[Opening Given records section]

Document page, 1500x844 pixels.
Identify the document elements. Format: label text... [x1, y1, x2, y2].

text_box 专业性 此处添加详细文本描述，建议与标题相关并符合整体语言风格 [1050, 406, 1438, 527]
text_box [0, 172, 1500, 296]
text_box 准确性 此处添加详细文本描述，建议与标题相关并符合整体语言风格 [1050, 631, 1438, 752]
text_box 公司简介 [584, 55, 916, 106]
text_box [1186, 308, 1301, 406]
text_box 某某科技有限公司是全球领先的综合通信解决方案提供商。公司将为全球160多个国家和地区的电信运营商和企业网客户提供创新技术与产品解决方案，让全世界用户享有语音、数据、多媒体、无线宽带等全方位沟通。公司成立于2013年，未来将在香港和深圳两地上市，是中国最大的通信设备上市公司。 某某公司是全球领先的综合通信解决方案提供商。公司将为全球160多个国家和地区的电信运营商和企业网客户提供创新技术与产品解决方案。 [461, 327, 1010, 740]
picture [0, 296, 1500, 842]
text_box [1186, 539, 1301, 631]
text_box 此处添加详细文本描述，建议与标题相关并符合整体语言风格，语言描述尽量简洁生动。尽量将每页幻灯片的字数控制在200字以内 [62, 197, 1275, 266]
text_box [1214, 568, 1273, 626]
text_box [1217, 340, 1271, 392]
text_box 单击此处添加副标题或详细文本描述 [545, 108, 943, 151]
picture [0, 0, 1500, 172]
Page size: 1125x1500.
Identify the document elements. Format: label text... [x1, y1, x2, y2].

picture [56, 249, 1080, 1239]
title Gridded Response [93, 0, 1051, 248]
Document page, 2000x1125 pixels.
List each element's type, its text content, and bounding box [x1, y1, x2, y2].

[Closing Given records section]

*Work to complete:*
Please output the records shown above, with every character intact.

*Answer for this exercise:*
Document page, 1500x844 pixels.
Identify the document elements. Format: label text... [x1, y1, x2, y2].

text_box 专业性 此处添加详细文本描述，建议与标题相关并符合整体语言风格 [1050, 406, 1438, 527]
text_box [0, 172, 1500, 296]
text_box 准确性 此处添加详细文本描述，建议与标题相关并符合整体语言风格 [1050, 631, 1438, 752]
text_box 公司简介 [584, 55, 916, 106]
text_box [1186, 308, 1301, 406]
text_box 某某科技有限公司是全球领先的综合通信解决方案提供商。公司将为全球160多个国家和地区的电信运营商和企业网客户提供创新技术与产品解决方案，让全世界用户享有语音、数据、多媒体、无线宽带等全方位沟通。公司成立于2013年，未来将在香港和深圳两地上市，是中国最大的通信设备上市公司。 某某公司是全球领先的综合通信解决方案提供商。公司将为全球160多个国家和地区的电信运营商和企业网客户提供创新技术与产品解决方案。 [461, 327, 1010, 740]
picture [0, 296, 1500, 842]
text_box [1186, 539, 1301, 631]
text_box 此处添加详细文本描述，建议与标题相关并符合整体语言风格，语言描述尽量简洁生动。尽量将每页幻灯片的字数控制在200字以内 [62, 197, 1275, 266]
text_box [1214, 568, 1273, 626]
text_box [1217, 340, 1271, 392]
text_box 单击此处添加副标题或详细文本描述 [545, 108, 943, 151]
picture [0, 0, 1500, 172]
Page size: 1125x1500.
Identify the document elements. Format: label text... [x1, y1, x2, y2].

picture [56, 249, 1080, 1239]
title Gridded Response [93, 0, 1051, 248]
Document page, 2000x1125 pixels.
List each element's type, its text content, and bounding box [x1, y1, x2, y2].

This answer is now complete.